> [Task requirements]:
Each line below from the one containing "M451,709L476,717L452,791L427,784Z" through the one containing "M1126,887L1170,925L1149,949L1104,911Z" should be output exactly as it stands, and no other line should appear.

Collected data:
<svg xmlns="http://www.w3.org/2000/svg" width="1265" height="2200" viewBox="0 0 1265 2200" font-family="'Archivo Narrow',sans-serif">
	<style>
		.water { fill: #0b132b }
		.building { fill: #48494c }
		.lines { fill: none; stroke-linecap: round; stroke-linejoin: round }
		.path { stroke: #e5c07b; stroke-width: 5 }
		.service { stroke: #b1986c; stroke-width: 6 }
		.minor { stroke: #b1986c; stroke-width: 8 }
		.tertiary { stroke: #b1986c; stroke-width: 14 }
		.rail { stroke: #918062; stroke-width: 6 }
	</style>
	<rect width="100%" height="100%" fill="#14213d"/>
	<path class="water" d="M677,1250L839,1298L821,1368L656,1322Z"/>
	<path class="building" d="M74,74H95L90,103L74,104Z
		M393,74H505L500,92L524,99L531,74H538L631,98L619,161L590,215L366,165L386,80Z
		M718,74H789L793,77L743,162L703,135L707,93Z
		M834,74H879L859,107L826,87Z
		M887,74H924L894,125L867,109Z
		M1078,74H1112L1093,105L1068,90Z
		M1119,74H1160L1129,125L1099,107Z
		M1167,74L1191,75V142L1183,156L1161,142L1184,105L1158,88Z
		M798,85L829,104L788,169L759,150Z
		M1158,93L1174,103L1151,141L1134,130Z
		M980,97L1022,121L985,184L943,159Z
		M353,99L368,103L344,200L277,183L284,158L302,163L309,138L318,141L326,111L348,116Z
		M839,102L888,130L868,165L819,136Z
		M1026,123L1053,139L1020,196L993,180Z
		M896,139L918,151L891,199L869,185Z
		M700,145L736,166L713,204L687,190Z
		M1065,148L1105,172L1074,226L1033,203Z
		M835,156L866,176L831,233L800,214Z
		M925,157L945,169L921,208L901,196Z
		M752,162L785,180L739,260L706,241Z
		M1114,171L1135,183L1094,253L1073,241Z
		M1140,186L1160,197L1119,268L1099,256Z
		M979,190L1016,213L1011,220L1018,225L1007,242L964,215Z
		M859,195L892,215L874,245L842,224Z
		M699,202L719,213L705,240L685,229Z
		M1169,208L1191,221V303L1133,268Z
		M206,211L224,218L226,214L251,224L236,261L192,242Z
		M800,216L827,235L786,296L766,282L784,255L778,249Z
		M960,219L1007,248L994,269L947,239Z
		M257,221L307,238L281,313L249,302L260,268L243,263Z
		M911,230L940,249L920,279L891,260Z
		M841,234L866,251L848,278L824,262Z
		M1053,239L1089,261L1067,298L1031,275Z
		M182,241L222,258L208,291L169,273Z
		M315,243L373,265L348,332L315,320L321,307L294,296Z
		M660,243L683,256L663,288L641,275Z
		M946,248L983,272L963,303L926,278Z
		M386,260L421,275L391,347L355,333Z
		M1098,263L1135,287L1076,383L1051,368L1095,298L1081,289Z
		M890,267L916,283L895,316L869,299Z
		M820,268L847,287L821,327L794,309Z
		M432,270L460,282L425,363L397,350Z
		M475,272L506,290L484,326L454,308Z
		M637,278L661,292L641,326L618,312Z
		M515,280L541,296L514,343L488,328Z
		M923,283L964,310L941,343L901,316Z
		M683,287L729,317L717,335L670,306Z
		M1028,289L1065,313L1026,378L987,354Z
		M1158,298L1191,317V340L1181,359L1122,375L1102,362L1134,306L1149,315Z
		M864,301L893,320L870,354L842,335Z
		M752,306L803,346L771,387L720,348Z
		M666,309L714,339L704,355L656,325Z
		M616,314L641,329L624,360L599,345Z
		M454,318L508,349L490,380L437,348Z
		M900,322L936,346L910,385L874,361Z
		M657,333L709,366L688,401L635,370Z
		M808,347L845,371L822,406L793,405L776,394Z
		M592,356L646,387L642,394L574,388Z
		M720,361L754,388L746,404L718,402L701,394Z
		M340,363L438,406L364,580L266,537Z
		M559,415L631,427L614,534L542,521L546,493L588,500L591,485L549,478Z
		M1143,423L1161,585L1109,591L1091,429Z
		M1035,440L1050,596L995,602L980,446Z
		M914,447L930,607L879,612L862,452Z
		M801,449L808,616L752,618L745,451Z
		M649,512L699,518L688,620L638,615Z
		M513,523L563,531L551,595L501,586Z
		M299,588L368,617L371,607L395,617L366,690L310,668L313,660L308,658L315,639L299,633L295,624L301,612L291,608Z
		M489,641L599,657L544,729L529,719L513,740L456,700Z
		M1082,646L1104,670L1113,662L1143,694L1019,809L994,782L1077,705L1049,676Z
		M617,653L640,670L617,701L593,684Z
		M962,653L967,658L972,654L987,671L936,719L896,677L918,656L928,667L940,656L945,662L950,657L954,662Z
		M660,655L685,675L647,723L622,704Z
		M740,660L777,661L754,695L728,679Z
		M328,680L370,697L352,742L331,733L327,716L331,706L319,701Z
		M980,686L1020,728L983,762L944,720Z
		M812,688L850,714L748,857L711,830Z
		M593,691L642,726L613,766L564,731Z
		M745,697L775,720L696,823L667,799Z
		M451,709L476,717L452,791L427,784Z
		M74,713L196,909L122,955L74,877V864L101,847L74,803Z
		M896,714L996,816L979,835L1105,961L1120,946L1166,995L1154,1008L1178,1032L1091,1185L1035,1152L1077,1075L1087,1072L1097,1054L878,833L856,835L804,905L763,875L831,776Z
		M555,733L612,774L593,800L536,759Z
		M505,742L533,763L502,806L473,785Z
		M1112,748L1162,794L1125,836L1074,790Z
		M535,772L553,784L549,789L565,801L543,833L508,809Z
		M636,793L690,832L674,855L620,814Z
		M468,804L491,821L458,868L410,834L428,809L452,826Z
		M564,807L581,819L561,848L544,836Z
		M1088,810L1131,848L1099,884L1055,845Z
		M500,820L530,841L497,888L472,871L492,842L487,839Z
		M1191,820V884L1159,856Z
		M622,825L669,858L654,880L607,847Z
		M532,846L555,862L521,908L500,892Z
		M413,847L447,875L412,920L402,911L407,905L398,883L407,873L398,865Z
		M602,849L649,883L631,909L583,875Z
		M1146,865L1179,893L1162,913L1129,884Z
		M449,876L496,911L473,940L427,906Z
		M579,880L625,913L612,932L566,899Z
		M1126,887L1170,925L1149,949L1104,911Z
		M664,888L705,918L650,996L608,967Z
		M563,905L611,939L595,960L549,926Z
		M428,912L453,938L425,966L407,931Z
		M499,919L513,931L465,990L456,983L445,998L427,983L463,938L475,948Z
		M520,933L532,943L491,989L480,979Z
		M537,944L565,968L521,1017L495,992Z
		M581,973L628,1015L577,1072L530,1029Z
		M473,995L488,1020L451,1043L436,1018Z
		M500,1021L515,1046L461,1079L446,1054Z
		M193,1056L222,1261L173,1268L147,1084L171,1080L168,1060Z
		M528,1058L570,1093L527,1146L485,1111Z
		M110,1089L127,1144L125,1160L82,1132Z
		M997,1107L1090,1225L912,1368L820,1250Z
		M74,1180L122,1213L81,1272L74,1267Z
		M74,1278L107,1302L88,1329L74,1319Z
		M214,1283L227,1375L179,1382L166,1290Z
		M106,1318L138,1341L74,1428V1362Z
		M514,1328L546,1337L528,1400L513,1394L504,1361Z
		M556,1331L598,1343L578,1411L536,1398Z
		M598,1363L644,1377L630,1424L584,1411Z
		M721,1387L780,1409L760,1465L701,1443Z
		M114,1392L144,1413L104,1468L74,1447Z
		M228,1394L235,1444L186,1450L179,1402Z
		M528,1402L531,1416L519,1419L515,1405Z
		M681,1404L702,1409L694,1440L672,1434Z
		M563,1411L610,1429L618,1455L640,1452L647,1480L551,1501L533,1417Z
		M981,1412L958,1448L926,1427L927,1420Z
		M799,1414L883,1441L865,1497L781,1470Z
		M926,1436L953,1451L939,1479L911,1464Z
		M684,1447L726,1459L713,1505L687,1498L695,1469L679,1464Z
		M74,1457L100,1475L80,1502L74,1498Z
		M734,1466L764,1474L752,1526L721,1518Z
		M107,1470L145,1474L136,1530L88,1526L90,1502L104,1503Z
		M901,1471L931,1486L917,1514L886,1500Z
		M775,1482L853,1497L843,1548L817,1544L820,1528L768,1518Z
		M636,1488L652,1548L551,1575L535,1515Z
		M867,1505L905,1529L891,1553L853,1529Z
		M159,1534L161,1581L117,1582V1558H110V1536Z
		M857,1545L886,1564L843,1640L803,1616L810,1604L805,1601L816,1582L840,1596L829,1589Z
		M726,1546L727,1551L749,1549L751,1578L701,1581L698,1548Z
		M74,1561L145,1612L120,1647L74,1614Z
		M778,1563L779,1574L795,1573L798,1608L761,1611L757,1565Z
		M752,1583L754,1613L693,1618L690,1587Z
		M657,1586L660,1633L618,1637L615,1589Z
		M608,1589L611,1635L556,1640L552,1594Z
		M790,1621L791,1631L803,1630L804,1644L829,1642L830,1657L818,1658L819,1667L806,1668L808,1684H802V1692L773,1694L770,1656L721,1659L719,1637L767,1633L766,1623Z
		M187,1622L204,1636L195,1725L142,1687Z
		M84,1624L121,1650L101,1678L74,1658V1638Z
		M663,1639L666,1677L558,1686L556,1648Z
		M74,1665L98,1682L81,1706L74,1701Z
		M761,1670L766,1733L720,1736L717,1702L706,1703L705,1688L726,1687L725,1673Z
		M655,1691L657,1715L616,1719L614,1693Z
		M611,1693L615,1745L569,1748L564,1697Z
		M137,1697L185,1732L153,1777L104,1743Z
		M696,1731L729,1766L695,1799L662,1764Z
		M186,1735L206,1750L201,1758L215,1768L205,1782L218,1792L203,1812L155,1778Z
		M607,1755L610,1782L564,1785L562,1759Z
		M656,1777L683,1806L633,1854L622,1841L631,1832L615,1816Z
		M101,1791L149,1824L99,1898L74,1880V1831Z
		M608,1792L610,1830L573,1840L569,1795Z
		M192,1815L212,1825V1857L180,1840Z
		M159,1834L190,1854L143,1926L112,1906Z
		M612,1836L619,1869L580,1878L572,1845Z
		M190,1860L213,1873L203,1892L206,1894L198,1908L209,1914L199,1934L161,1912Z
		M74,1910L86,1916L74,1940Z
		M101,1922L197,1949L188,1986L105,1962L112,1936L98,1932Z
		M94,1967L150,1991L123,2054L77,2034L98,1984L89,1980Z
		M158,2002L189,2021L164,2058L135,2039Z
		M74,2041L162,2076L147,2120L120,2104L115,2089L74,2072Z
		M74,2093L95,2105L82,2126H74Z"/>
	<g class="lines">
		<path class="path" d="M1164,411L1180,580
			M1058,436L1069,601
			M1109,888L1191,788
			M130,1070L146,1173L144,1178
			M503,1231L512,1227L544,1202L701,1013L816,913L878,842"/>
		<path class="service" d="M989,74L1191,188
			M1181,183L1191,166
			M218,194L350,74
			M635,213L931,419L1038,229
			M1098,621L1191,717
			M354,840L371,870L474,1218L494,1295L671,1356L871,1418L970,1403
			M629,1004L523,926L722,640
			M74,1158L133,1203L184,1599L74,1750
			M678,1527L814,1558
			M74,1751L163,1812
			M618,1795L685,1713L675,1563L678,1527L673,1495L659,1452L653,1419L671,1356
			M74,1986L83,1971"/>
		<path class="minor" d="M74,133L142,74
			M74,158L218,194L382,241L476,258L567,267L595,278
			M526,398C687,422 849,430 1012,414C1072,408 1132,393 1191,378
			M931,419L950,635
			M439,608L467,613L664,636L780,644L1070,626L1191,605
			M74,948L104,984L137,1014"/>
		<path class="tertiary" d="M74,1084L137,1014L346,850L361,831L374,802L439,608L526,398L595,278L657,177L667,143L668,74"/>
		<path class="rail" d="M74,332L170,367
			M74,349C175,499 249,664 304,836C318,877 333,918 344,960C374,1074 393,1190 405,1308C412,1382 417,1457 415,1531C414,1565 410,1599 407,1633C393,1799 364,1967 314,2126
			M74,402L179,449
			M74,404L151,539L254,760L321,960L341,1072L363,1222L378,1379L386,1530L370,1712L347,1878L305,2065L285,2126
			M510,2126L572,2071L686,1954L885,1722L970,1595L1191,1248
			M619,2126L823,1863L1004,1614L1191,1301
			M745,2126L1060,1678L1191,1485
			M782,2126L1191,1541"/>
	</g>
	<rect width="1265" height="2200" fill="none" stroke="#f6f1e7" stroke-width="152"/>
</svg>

> [Output for this task]:
		M451,709L476,717L452,791L427,784Z
		M74,713L196,909L122,955L74,877V864L101,847L74,803Z
		M896,714L996,816L979,835L1105,961L1120,946L1166,995L1154,1008L1178,1032L1091,1185L1035,1152L1077,1075L1087,1072L1097,1054L878,833L856,835L804,905L763,875L831,776Z
		M555,733L612,774L593,800L536,759Z
		M505,742L533,763L502,806L473,785Z
		M1112,748L1162,794L1125,836L1074,790Z
		M535,772L553,784L549,789L565,801L543,833L508,809Z
		M636,793L690,832L674,855L620,814Z
		M468,804L491,821L458,868L410,834L428,809L452,826Z
		M564,807L581,819L561,848L544,836Z
		M1088,810L1131,848L1099,884L1055,845Z
		M500,820L530,841L497,888L472,871L492,842L487,839Z
		M1191,820V884L1159,856Z
		M622,825L669,858L654,880L607,847Z
		M532,846L555,862L521,908L500,892Z
		M413,847L447,875L412,920L402,911L407,905L398,883L407,873L398,865Z
		M602,849L649,883L631,909L583,875Z
		M1146,865L1179,893L1162,913L1129,884Z
		M449,876L496,911L473,940L427,906Z
		M579,880L625,913L612,932L566,899Z
		M1126,887L1170,925L1149,949L1104,911Z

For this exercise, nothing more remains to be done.